Byrne revealed that AIB has paid €6.5 billion to the State since being bailed out and expects to pay back the whole amount over time. He added that the “ultimate timing” on that would depend on when the Government decides to return the bank, or part of it, to private ownership.

He also said the bank has written off €1.3 billion in mortgage debt since the crash. The bank’s repossession rate is about 1 per cent of its arrears cases, he added.

The State’s coffers also received notice of a payment from the liquidators of the Irish Bank Resolution Corporation (IBRC). An initial payment to unsecured creditors within a fortnight will include a cheque of about €275 million for the State.

Project Eagle at the PAC

The Project Eagle controversy has been rumbling on with the Public Accounts Committee (PAC) investigating Nama’s sale of its Northern Ireland property portfolio. Patrick Long of UK firm Lazard, which advised Nama on the sale, told the committee it wanted a quick sale as it was afraid of losing an offer from US company Pimco.

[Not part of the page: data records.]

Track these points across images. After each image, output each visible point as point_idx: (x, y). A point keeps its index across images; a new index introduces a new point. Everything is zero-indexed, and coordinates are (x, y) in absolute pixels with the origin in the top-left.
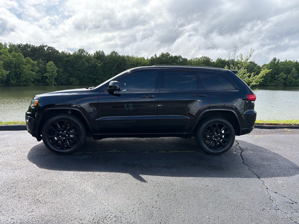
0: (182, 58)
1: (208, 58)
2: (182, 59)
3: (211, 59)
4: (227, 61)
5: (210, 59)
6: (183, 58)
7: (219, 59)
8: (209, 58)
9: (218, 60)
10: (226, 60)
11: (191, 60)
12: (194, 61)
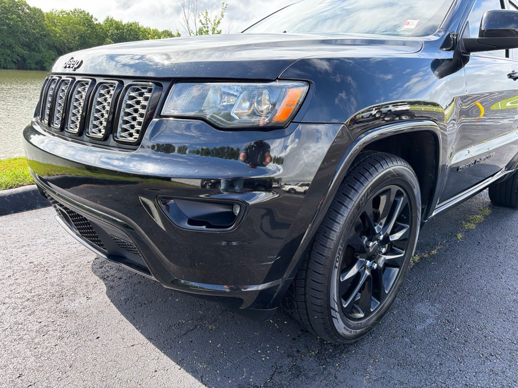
0: (26, 5)
1: (88, 13)
2: (29, 8)
3: (94, 17)
4: (125, 25)
5: (92, 17)
6: (31, 6)
7: (109, 18)
8: (90, 15)
9: (107, 20)
10: (123, 24)
11: (51, 13)
12: (59, 16)
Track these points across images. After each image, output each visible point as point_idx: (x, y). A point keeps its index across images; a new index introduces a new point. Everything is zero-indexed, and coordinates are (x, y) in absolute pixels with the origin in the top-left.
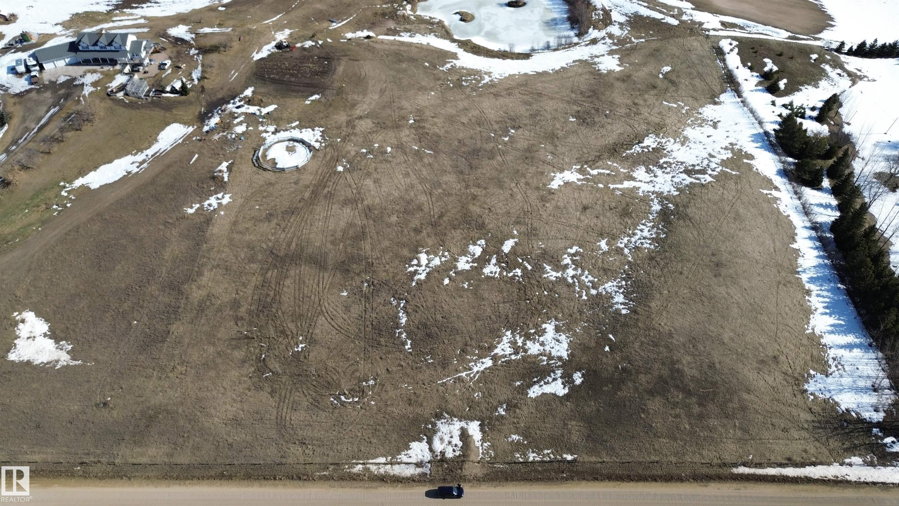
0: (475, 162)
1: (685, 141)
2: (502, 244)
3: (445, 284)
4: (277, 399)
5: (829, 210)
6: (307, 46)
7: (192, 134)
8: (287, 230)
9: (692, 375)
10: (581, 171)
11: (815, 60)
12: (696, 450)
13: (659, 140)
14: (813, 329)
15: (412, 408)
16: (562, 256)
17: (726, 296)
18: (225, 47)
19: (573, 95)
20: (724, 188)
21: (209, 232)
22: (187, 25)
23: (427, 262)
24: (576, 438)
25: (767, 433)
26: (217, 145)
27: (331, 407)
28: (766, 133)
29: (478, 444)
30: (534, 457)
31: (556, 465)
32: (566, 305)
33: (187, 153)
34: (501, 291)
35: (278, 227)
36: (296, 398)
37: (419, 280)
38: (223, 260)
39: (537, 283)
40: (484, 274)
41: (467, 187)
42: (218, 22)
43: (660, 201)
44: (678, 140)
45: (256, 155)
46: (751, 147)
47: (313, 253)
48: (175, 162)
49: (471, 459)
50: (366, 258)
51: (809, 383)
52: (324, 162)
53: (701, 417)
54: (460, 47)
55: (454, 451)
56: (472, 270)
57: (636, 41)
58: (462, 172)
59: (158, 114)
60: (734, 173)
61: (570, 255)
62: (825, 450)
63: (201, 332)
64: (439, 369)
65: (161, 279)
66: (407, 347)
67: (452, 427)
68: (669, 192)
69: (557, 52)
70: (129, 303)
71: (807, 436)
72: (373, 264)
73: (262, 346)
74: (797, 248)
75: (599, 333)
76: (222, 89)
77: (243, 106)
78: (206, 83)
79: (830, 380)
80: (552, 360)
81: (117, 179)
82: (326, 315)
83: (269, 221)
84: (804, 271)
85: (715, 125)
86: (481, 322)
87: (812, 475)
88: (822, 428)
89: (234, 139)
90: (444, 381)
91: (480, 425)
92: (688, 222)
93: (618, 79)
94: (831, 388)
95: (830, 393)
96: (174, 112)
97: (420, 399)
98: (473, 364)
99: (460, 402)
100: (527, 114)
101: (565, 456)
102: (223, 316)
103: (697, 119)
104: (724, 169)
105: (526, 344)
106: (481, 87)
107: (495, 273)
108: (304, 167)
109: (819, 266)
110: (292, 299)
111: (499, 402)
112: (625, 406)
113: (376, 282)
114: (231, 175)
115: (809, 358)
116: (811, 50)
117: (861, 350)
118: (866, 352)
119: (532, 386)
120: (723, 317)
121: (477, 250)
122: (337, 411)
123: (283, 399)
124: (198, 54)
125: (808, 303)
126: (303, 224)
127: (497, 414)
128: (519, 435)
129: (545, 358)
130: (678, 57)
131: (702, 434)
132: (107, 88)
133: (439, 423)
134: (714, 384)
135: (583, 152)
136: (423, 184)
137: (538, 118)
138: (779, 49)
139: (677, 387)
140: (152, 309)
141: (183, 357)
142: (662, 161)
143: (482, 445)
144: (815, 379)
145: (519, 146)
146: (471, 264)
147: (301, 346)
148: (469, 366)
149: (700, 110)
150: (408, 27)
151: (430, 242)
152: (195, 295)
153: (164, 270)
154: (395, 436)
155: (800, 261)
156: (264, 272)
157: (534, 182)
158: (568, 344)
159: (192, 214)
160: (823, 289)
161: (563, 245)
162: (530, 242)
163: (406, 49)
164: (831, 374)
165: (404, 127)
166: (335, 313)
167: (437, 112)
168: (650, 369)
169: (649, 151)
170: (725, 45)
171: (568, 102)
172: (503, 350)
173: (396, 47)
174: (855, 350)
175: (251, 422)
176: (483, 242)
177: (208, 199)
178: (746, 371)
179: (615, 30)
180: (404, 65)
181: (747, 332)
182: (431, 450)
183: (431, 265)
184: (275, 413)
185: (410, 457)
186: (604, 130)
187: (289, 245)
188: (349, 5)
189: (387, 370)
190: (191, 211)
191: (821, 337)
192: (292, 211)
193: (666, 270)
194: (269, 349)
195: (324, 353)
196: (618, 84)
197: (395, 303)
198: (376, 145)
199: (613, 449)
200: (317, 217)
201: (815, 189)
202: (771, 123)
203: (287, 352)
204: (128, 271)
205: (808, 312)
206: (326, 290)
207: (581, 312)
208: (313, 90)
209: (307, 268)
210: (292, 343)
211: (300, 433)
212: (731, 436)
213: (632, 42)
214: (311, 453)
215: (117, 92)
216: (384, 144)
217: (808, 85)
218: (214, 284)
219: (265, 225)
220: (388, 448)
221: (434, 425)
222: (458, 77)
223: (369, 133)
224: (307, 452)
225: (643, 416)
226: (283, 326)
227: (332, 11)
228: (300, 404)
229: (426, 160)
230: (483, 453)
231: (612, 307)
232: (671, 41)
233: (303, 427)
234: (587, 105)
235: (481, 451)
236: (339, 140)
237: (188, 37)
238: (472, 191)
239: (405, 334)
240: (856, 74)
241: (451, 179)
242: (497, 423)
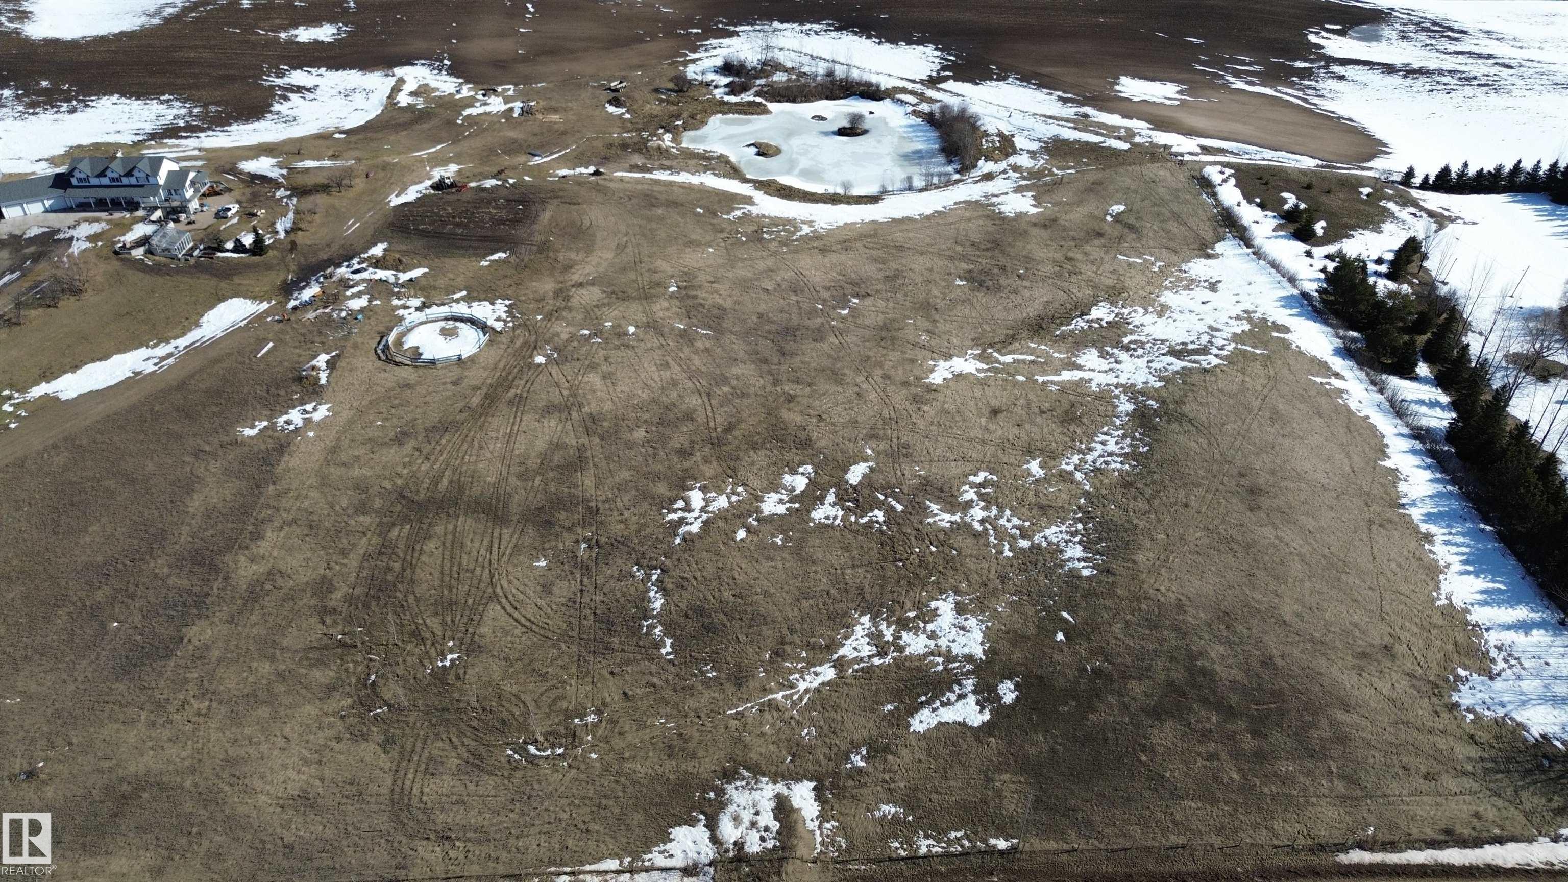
0: (789, 346)
1: (1163, 311)
2: (846, 471)
3: (738, 538)
4: (396, 756)
5: (1438, 409)
6: (488, 186)
7: (267, 312)
8: (433, 458)
9: (1231, 678)
10: (981, 358)
11: (1368, 195)
12: (1259, 820)
13: (1116, 311)
14: (1449, 598)
15: (674, 763)
16: (958, 487)
17: (1277, 542)
18: (339, 185)
19: (959, 248)
20: (1244, 374)
21: (282, 465)
22: (274, 157)
23: (703, 504)
24: (1013, 806)
25: (1395, 784)
26: (311, 328)
27: (507, 766)
28: (1305, 295)
29: (812, 825)
30: (928, 846)
31: (975, 860)
32: (973, 567)
33: (252, 341)
34: (847, 548)
35: (417, 453)
36: (436, 752)
37: (689, 533)
38: (306, 510)
39: (914, 532)
40: (813, 520)
41: (776, 382)
42: (330, 153)
43: (1130, 398)
44: (1151, 309)
45: (383, 343)
46: (1282, 316)
47: (482, 494)
48: (230, 354)
49: (799, 854)
50: (585, 501)
51: (1460, 691)
52: (510, 350)
53: (1259, 756)
54: (756, 188)
55: (763, 839)
56: (790, 515)
57: (1060, 173)
58: (765, 361)
59: (206, 283)
60: (1258, 352)
61: (972, 485)
62: (1516, 813)
63: (248, 637)
64: (730, 689)
65: (177, 547)
66: (663, 651)
67: (756, 795)
68: (1147, 383)
69: (925, 194)
70: (107, 590)
71: (1476, 786)
72: (598, 510)
73: (371, 660)
74: (1393, 467)
75: (1042, 611)
76: (328, 246)
77: (365, 270)
78: (300, 237)
79: (1498, 684)
80: (954, 662)
81: (112, 383)
82: (504, 601)
83: (401, 444)
84: (1413, 504)
85: (1213, 287)
86: (811, 602)
87: (1500, 862)
88: (1502, 773)
89: (344, 318)
90: (740, 709)
91: (814, 789)
92: (1187, 426)
93: (1035, 225)
94: (1505, 699)
95: (1504, 707)
96: (236, 280)
97: (691, 745)
98: (797, 676)
99: (772, 748)
100: (880, 276)
101: (993, 841)
102: (296, 608)
103: (1180, 280)
104: (1239, 346)
105: (900, 638)
106: (797, 240)
107: (835, 518)
108: (472, 359)
109: (1438, 495)
110: (437, 574)
111: (852, 742)
112: (1105, 740)
113: (603, 540)
114: (334, 374)
115: (1450, 647)
116: (1361, 182)
117: (1547, 631)
118: (1555, 635)
119: (917, 711)
120: (1277, 578)
121: (800, 483)
122: (519, 774)
123: (406, 756)
124: (289, 197)
125: (1432, 556)
126: (465, 446)
127: (849, 766)
128: (895, 804)
129: (940, 660)
130: (1136, 192)
131: (1266, 790)
132: (115, 243)
133: (730, 789)
134: (1278, 695)
135: (984, 330)
136: (694, 380)
137: (901, 281)
138: (1306, 180)
139: (1205, 701)
140: (153, 600)
141: (206, 683)
142: (1126, 340)
143: (820, 827)
144: (1470, 684)
145: (868, 322)
146: (788, 505)
147: (449, 657)
148: (788, 681)
149: (1184, 267)
150: (667, 163)
151: (709, 471)
152: (243, 573)
153: (185, 529)
154: (639, 817)
155: (1402, 487)
156: (383, 529)
157: (899, 374)
158: (984, 633)
159: (251, 438)
160: (1454, 531)
161: (959, 471)
162: (897, 466)
163: (663, 189)
164: (1499, 675)
165: (659, 297)
166: (521, 597)
167: (719, 275)
168: (1148, 669)
169: (1101, 326)
170: (1213, 174)
171: (951, 258)
172: (855, 649)
173: (646, 187)
174: (1535, 632)
175: (337, 800)
176: (809, 468)
177: (286, 413)
178: (1335, 671)
179: (1024, 161)
180: (660, 211)
181: (1325, 604)
182: (715, 840)
183: (710, 509)
184: (389, 782)
185: (671, 856)
186: (1019, 298)
187: (436, 482)
188: (564, 133)
189: (625, 694)
190: (249, 432)
191: (1467, 611)
192: (444, 427)
193: (1156, 502)
194: (385, 663)
195: (496, 669)
196: (1035, 231)
197: (640, 574)
198: (608, 324)
199: (1089, 824)
200: (494, 435)
201: (1406, 379)
202: (1310, 280)
203: (421, 669)
204: (113, 535)
205: (1434, 571)
206: (505, 559)
207: (1003, 578)
208: (494, 245)
209: (469, 521)
210: (433, 653)
211: (440, 818)
212: (1326, 792)
213: (1053, 174)
214: (461, 857)
215: (132, 247)
216: (623, 322)
217: (1364, 229)
218: (283, 552)
219: (392, 451)
220: (624, 840)
221: (720, 792)
222: (755, 228)
223: (597, 306)
224: (452, 854)
225: (1144, 758)
226: (416, 624)
227: (535, 140)
228: (442, 763)
229: (699, 345)
230: (823, 843)
231: (1062, 567)
232: (1121, 170)
233: (447, 806)
234: (984, 262)
235: (819, 839)
236: (539, 317)
237: (274, 173)
238: (786, 388)
239: (660, 628)
240: (1442, 215)
241: (746, 372)
242: (850, 783)
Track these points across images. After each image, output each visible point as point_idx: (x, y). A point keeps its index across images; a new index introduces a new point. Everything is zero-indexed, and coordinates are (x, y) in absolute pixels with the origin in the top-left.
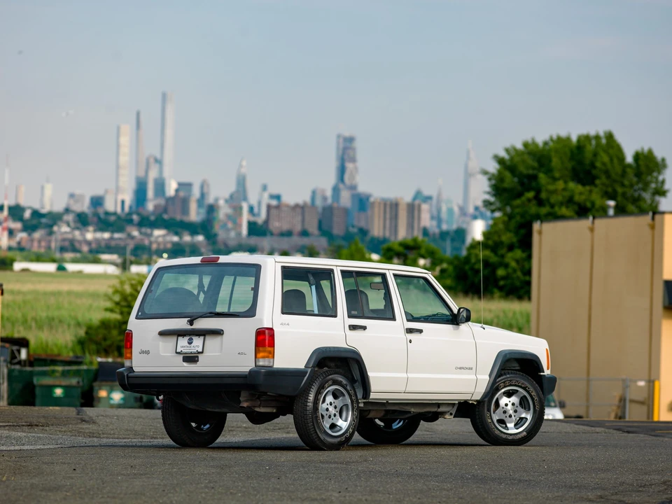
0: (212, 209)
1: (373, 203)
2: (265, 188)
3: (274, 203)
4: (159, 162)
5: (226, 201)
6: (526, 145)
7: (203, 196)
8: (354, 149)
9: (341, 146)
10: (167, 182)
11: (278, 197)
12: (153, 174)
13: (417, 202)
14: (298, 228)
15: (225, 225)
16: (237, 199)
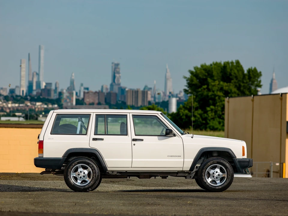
0: (61, 94)
1: (127, 91)
2: (82, 85)
3: (86, 91)
4: (38, 74)
5: (66, 90)
6: (202, 66)
7: (56, 88)
8: (119, 68)
9: (114, 67)
10: (41, 82)
11: (87, 89)
12: (35, 80)
13: (146, 90)
14: (97, 101)
15: (66, 100)
16: (70, 90)
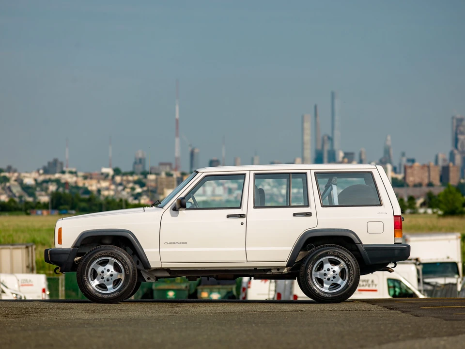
2: (403, 155)
3: (409, 164)
4: (331, 139)
7: (361, 160)
9: (455, 124)
10: (337, 152)
11: (412, 161)
12: (327, 147)
14: (426, 181)
16: (384, 163)
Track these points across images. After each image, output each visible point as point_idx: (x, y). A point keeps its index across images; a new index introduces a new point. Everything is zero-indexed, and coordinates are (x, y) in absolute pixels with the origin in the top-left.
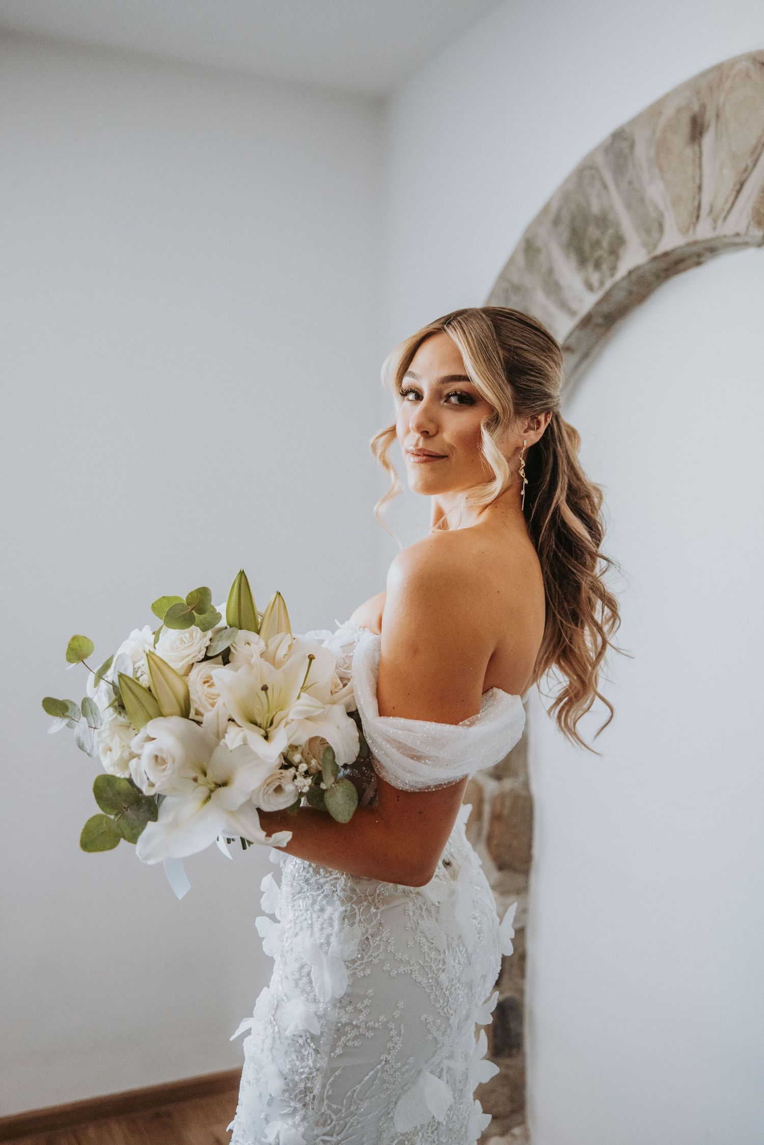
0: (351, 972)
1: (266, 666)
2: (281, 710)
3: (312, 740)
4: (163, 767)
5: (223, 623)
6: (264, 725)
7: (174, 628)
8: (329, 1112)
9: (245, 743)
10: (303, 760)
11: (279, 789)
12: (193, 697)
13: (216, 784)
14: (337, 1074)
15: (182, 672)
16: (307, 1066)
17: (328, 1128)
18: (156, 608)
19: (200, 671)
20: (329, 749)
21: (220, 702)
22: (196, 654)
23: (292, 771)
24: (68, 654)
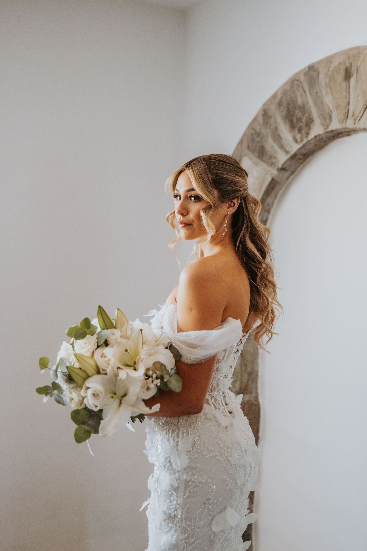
0: (189, 457)
1: (124, 341)
2: (137, 356)
3: (154, 364)
4: (98, 397)
5: (99, 329)
6: (132, 365)
7: (80, 339)
8: (186, 526)
9: (127, 374)
10: (153, 373)
11: (148, 389)
12: (99, 364)
13: (122, 396)
14: (187, 506)
15: (90, 356)
16: (174, 504)
17: (186, 535)
18: (70, 334)
19: (98, 353)
20: (162, 365)
21: (112, 362)
22: (93, 347)
23: (151, 379)
24: (40, 367)
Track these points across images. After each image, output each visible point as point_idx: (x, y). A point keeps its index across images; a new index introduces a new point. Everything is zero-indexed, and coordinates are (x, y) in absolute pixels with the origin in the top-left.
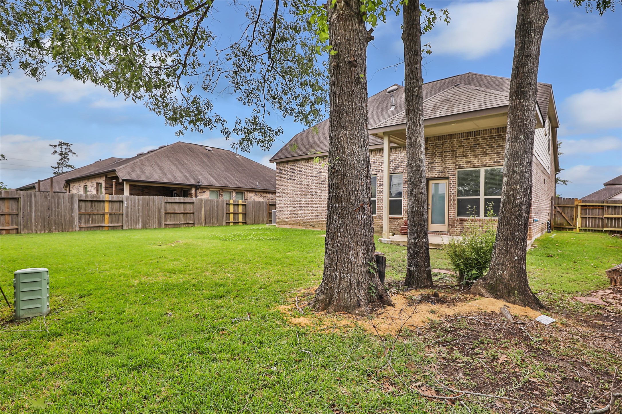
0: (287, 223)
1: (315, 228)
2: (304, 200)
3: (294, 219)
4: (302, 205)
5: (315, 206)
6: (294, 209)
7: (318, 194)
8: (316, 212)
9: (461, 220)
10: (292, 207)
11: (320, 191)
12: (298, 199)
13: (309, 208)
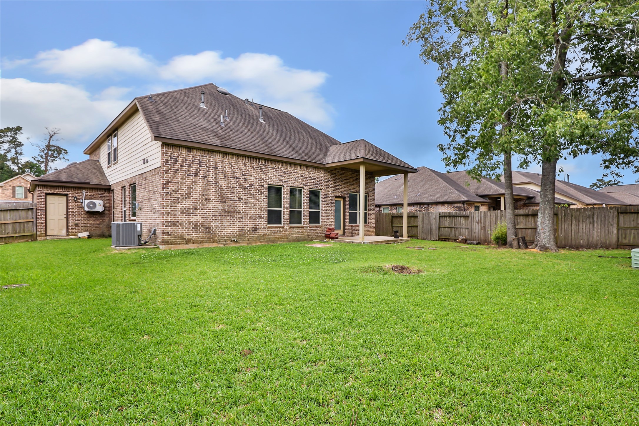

“While Nama did want to market it, they did not want the consequence of that process to be that they lost the offer from Pimco,” he said. Nevertheless, he said the auction succeeded because the buyer, Cerberus, paid the best price .

Former Nama executive Ronnie Hanna told politicians he could not appear before the committee to give evidence as he remains under caution following his arrest earlier this year by police investigating the fallout from the sale.

Hanna wrote to the PAC and said he had not received word from the UK’s National Crime Agency, the Police Service of Northern Ireland or the Public Prosecution Service that he is no longer a suspect. The former Nama head of asset recovery’s letter to the committee said he vehemently denies the charges.